In der Abbildung wird zwischen einem bildungsgangbezogenen Tätigkeitsfeld und einem unterrichtsbezogenen Tätigkeitsfeld unterschieden. Es wird offensichtlich, dass es sich bei organisatorischen Rahmenbedingungen nicht lediglich um materielle Bedingungsbereiche handelt. Die Kompetenzen von unterrichtenden resp. entwickelnden Lehrkräften (s. dazu auch DILGER/ SLOANE 2007c, 277) spielen – als personelle Ressourcen – zugleich eine wesentliche und in der Gestaltung zu berücksichtigende Rolle. Im Folgenden soll dieser Systematisierung, vor dem Hintergrund einer durchgeführten Lehrkräftebefragung an den Modellversuchschulen, eine nähere Betrachtung zukommen.
Etwa zur Mitte der Modellversuchslaufzeit des Modellversuchs segel-bs (Auf Basis dieser Befragung wurden mit den Schulen, die am Modellversuch mosel und segel-bs (Bayern) beteiligt waren, weiterführende Arbeitsgespräche geführt, resp. der nachstehend angeführte Bilanzierungsworkshop im Modellversuch mosel durchgeführt. Die hier in Betracht gezogenen Daten beziehen sich aber ausschließlich auf die sechs Modellversuchsschulen segel-bs (NRW).) (NRW) fand eine Erhebung an den insgesamt sechs beteiligten beruflichen Schulen statt.
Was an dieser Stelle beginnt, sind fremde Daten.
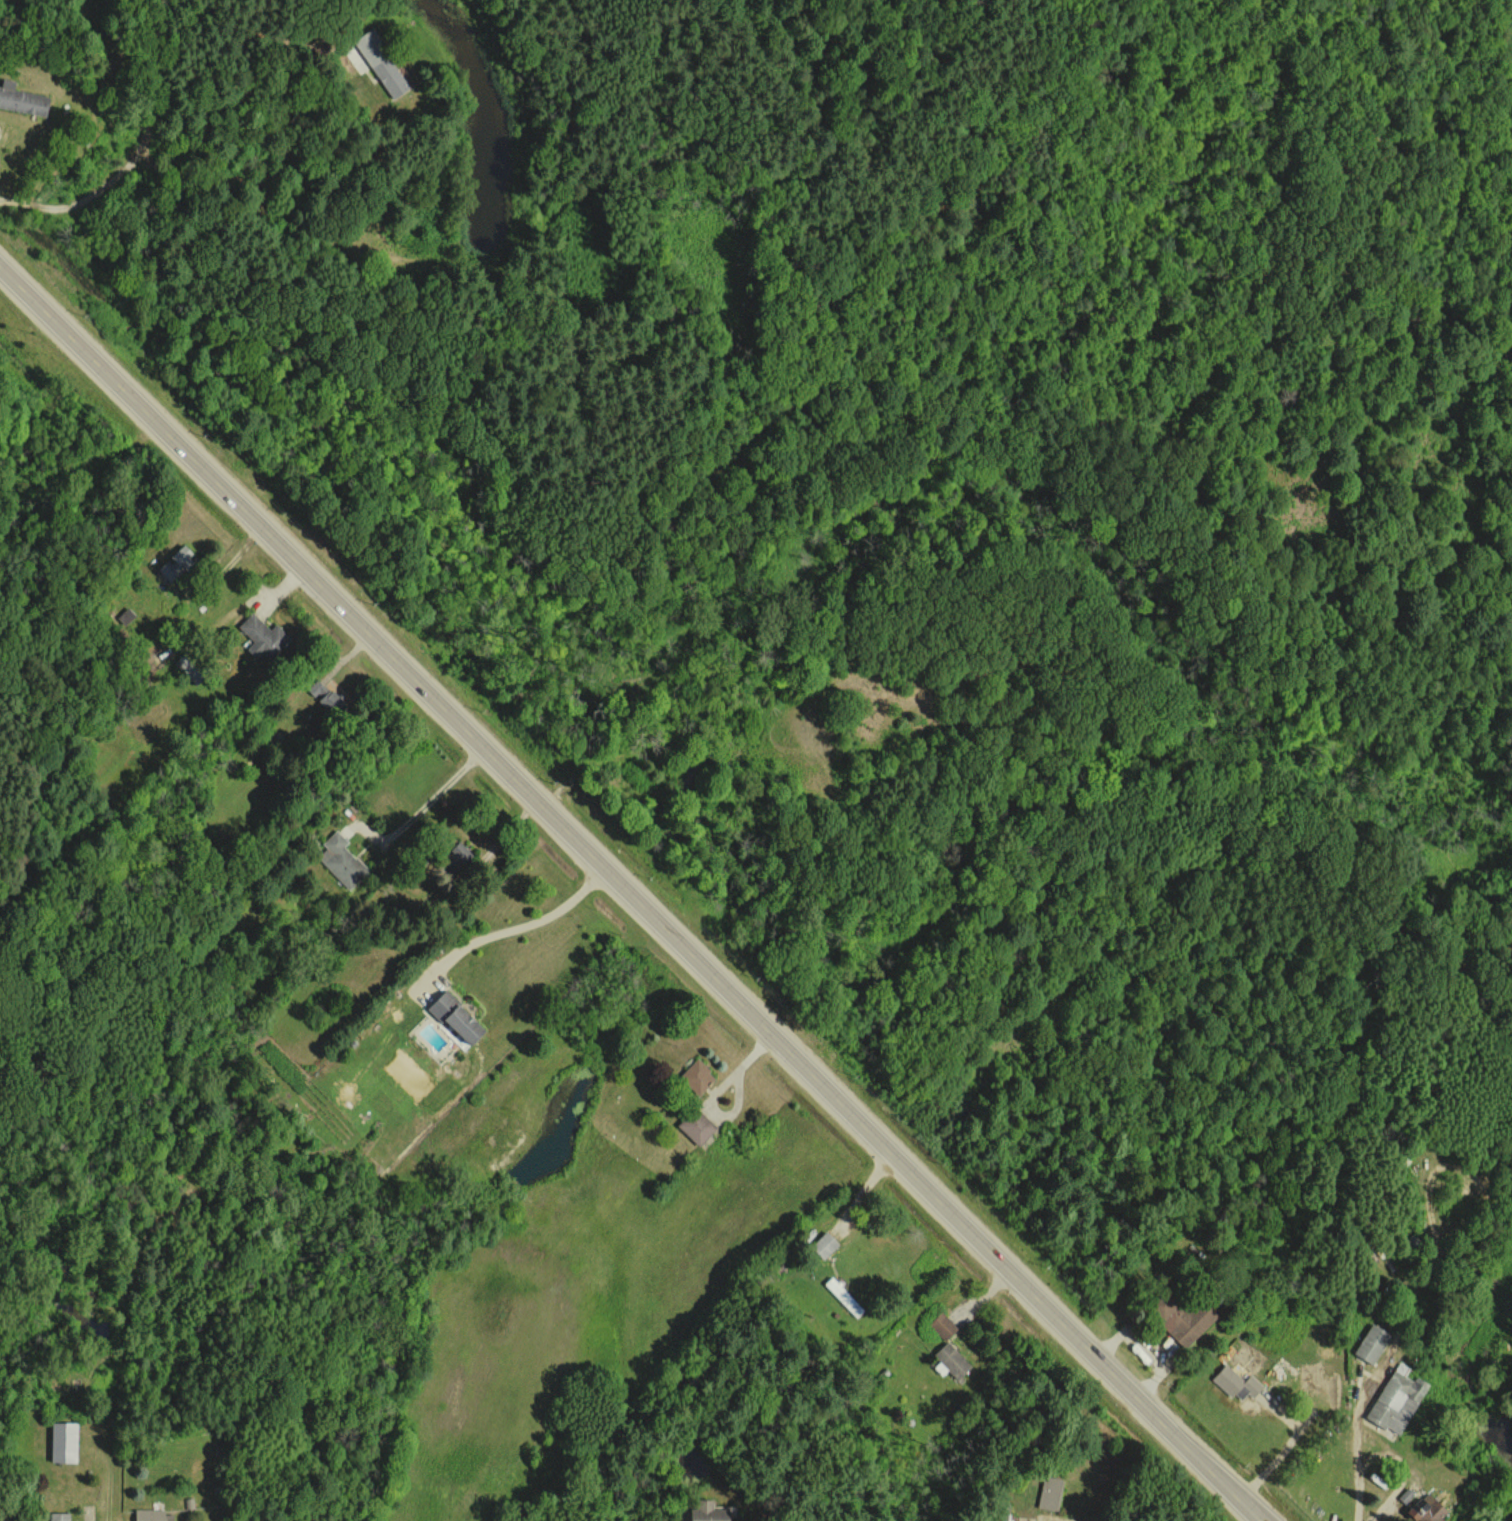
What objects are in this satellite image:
building: (381, 63)
building: (21, 99)
building: (177, 564)
building: (125, 616)
building: (262, 638)
building: (324, 696)
road: (425, 805)
building: (457, 855)
building: (341, 860)
road: (632, 892)
road: (513, 929)
building: (455, 1018)
building: (696, 1077)
building: (695, 1126)
building: (823, 1245)
building: (1181, 1318)
building: (942, 1325)
building: (1371, 1342)
building: (951, 1359)
building: (1236, 1382)
building: (1396, 1398)
building: (63, 1442)
building: (1050, 1492)
building: (1426, 1509)
building: (707, 1511)
building: (1002, 1511)
building: (151, 1515)
building: (59, 1516)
Als Ziel dieser schriftlichen Befragung sollte die Erkenntnis stehen, welche organisatorischen Rahmenbedingungen an den Modellversuchsschulen aktuell vorherrschen. Es ging folglich in erster Linie um Fragen der Ressourcenausstattung auf Ebene des Bildungsgangs und auf Ebene des Unterrichts. Damit wurde die Idee verfolgt, aus der Beschreibung der Ist-Situation Gestaltungspotentiale für die befragten Schulen selbst abzuleiten und im zweiten Schritt eine Dokumentation der Entwicklungsarbeiten für mögliche Transferarbeiten auf andere Schulen zu liefern.
Die Schulen wurden aufgefordert, die momentanen schulorganisatorischen Bedingungen mit Hilfe strukturierter Merkmale zu beschreiben. Es ging folglich um eine Beschreibung der Ist-Situation an den Schulen resp. an den vom Modellversuch betroffenen Bildungsgängen. In allen sechs Schulen wurde der gestufte Bildungsgang Verkäuferin/ Verkäufer im Einzelhandel (zweijährige Ausbildung) resp. Kauffrau/ Kaufmann im Einzelhandel (dreijährige Ausbildung) fokussiert.
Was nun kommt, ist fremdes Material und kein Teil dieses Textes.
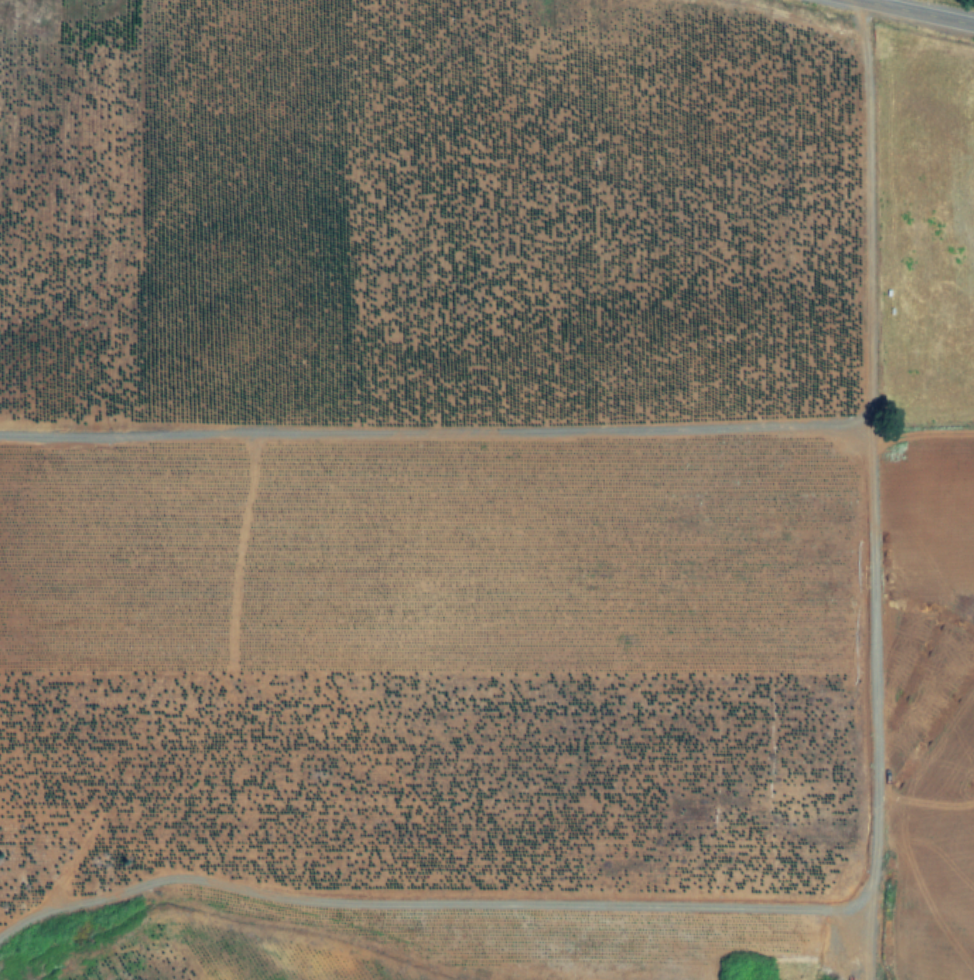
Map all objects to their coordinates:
road: (881, 2)
road: (916, 12)
road: (435, 437)
road: (871, 489)
crop: (482, 495)
road: (434, 907)

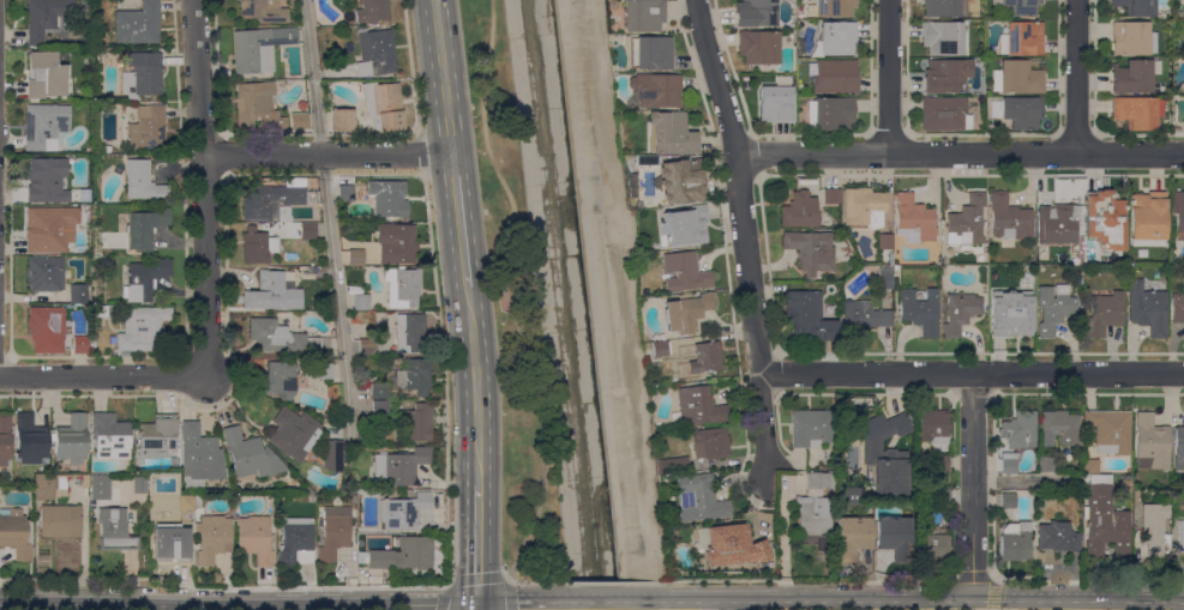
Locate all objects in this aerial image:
building: (1019, 7)
building: (1136, 7)
building: (831, 8)
building: (945, 8)
building: (372, 10)
building: (263, 11)
building: (757, 13)
building: (643, 15)
building: (40, 20)
building: (138, 24)
building: (942, 37)
building: (838, 38)
building: (1023, 38)
building: (1132, 38)
building: (758, 46)
building: (259, 48)
building: (375, 53)
building: (651, 53)
road: (410, 67)
building: (142, 74)
building: (45, 75)
building: (833, 75)
road: (890, 76)
building: (946, 76)
road: (1078, 76)
building: (1131, 76)
road: (442, 77)
building: (1017, 78)
building: (654, 91)
building: (775, 104)
building: (257, 106)
building: (301, 106)
building: (383, 106)
building: (1021, 112)
building: (1135, 113)
building: (830, 114)
building: (945, 114)
building: (341, 120)
building: (299, 121)
building: (1183, 125)
building: (45, 126)
building: (147, 128)
road: (368, 134)
building: (669, 134)
road: (485, 144)
building: (105, 149)
building: (87, 151)
road: (960, 153)
road: (326, 154)
road: (419, 154)
building: (646, 161)
road: (373, 174)
building: (46, 175)
building: (681, 181)
building: (143, 182)
road: (202, 188)
building: (832, 196)
building: (77, 197)
building: (378, 199)
building: (274, 201)
building: (864, 207)
building: (799, 211)
building: (1178, 211)
road: (328, 213)
building: (1147, 216)
road: (460, 217)
building: (1009, 218)
building: (914, 220)
building: (1059, 220)
building: (1105, 221)
building: (966, 222)
building: (47, 224)
building: (683, 225)
building: (139, 231)
building: (308, 231)
road: (745, 238)
building: (885, 241)
building: (396, 243)
building: (77, 246)
building: (258, 246)
building: (847, 250)
building: (811, 252)
building: (356, 257)
building: (896, 267)
road: (598, 270)
building: (684, 272)
building: (45, 274)
building: (885, 278)
building: (145, 279)
building: (407, 286)
building: (271, 293)
building: (77, 294)
building: (361, 302)
park: (511, 306)
building: (1054, 308)
building: (1177, 308)
building: (1147, 309)
building: (920, 311)
building: (959, 313)
building: (690, 314)
building: (1104, 314)
building: (1014, 315)
building: (807, 317)
building: (862, 318)
building: (379, 321)
building: (45, 329)
building: (144, 330)
building: (413, 334)
building: (279, 337)
building: (91, 343)
building: (80, 344)
building: (366, 347)
building: (660, 349)
building: (701, 357)
building: (396, 361)
building: (323, 371)
road: (972, 373)
road: (104, 377)
building: (406, 379)
road: (444, 379)
building: (279, 380)
road: (475, 382)
building: (698, 406)
building: (379, 409)
building: (1183, 415)
building: (419, 422)
building: (811, 428)
building: (1059, 428)
building: (934, 429)
building: (1019, 430)
building: (1110, 431)
road: (540, 432)
building: (158, 433)
building: (294, 433)
building: (109, 436)
building: (5, 439)
building: (30, 439)
building: (71, 439)
building: (710, 443)
building: (1150, 443)
building: (1178, 449)
building: (885, 453)
building: (200, 455)
building: (250, 455)
building: (333, 456)
building: (939, 463)
building: (1008, 463)
building: (1046, 464)
building: (672, 465)
building: (400, 466)
building: (1091, 466)
building: (867, 473)
building: (817, 481)
building: (139, 485)
road: (972, 485)
building: (49, 486)
building: (100, 487)
building: (849, 495)
building: (940, 496)
building: (353, 499)
building: (699, 499)
building: (197, 500)
building: (1007, 501)
building: (404, 511)
building: (814, 515)
building: (1104, 520)
building: (60, 521)
building: (671, 522)
building: (115, 530)
building: (1155, 530)
road: (782, 532)
building: (14, 534)
building: (335, 535)
building: (1181, 536)
building: (853, 537)
building: (895, 537)
building: (1057, 537)
building: (212, 538)
building: (256, 539)
building: (297, 541)
building: (1015, 541)
road: (478, 542)
building: (361, 543)
building: (173, 544)
building: (730, 545)
building: (823, 545)
building: (933, 546)
building: (401, 554)
road: (972, 577)
road: (1086, 579)
road: (902, 580)
road: (478, 581)
road: (643, 582)
road: (782, 587)
road: (223, 588)
road: (993, 594)
road: (925, 598)
road: (611, 599)
road: (517, 600)
traffic signals: (478, 601)
road: (101, 602)
road: (340, 603)
road: (730, 604)
road: (478, 605)
road: (992, 609)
Für die Befragung bekamen die Schulen einen quantitativen Fragebogen im Datei-Format zugesandt, der innerhalb eines definierten Zeitraums von den beteiligten Lehrkräften zu beantworten und zurückzusenden war. Die 72 Fragen des Fragebogens waren offen formuliert, d. h. es gab für die Befragten keine limitierenden Antwortalternativen, jedoch wurden mögliche Ausprägungen als Ideengeber vorformuliert (siehe Tab. 1). In der Entwicklung dieses Befragungsinstruments wurde u. a. Bezug auf die Ausarbeitungen von BUSCHFELD (2002) und SCHELTEN et al. (1996) genommen.
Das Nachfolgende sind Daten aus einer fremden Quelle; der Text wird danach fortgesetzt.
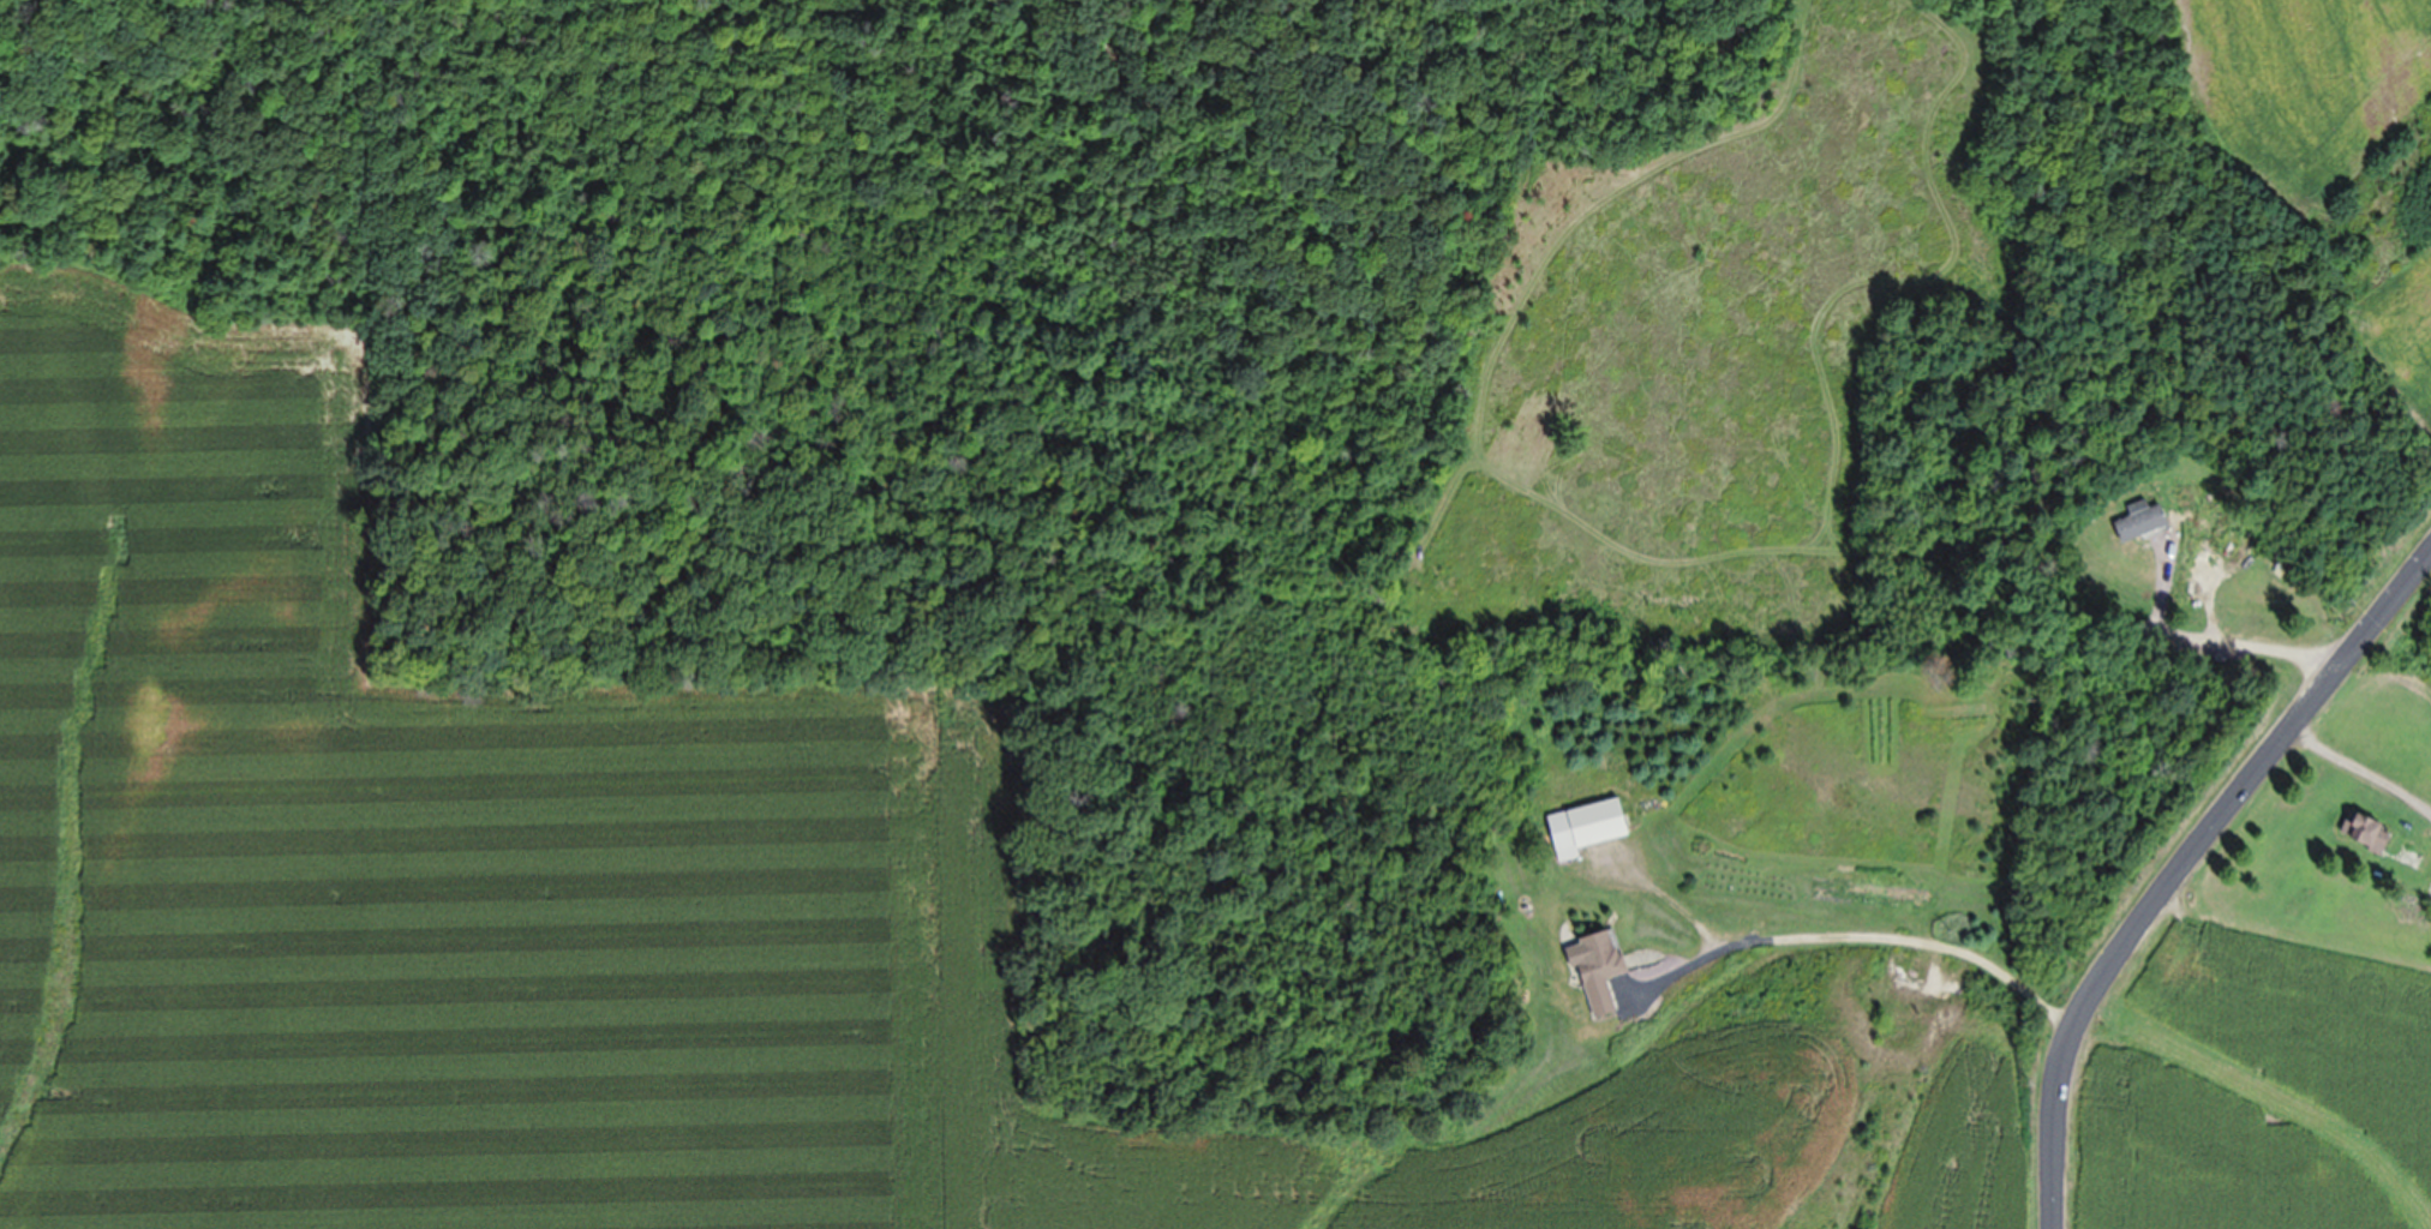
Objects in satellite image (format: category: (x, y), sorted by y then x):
building: (2137, 526)
road: (2116, 620)
road: (2362, 767)
building: (1584, 832)
building: (2366, 840)
road: (2183, 866)
road: (1853, 942)
building: (1597, 972)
Folgende Tabelle zeigt einen Auszug aus dem Fragebogen:
Festhaltend an der abgebildeten Struktur beinhaltete der Fragebogen offene Fragestellungen zu den vier Bereichen (vgl. DILGER/ SLOANE 2006):
1) Bildungsgangbezogene Tätigkeiten – materielle Ressourcen
2) Bildungsgangbezogene Tätigkeiten – personelle Ressourcen
3) Unterrichtstätigkeiten – materielle Ressourcen
4) Unterrichtstätigkeiten – personelle Ressourcen
Der Fragebogen wurde als Instrument entwickelt, um organisatorische Rahmenbedingungen an den Modellversuchsschulen erheben resp. beschreiben zu können. Da die Befragung an Modellversuchsschulen resp. mit denjenigen Lehrkräften durchgeführt wurde, die aktiv am Modellversuch beteiligt waren konnte nicht ausgeschlossen werden, dass mit der Beantwortung der Fragen die Förderung der Selbstorganisation impliziert wurde. Insofern enthielt die Beantwortung der Fragen in einigen Fällen bereits die Orientierung zum selbst organisierten Lernen und seiner Förderung.
An der Befragung haben sich alle Schulen des Modellversuchs segel-bs (NRW) beteiligt. Die Befragung wurde von den Schulen mit unterschiedlichen Ausprägungen durchgeführt. Während einige Schulen sich auf die Ist-Situationen an den Schulen bezogen haben, gingen andere darüber hinaus und haben zusätzlich bereits in die Zukunft gerichtete Planungen bzgl. der organisatorischen Gestaltungsaspekte in den Fragebögen festgehalten.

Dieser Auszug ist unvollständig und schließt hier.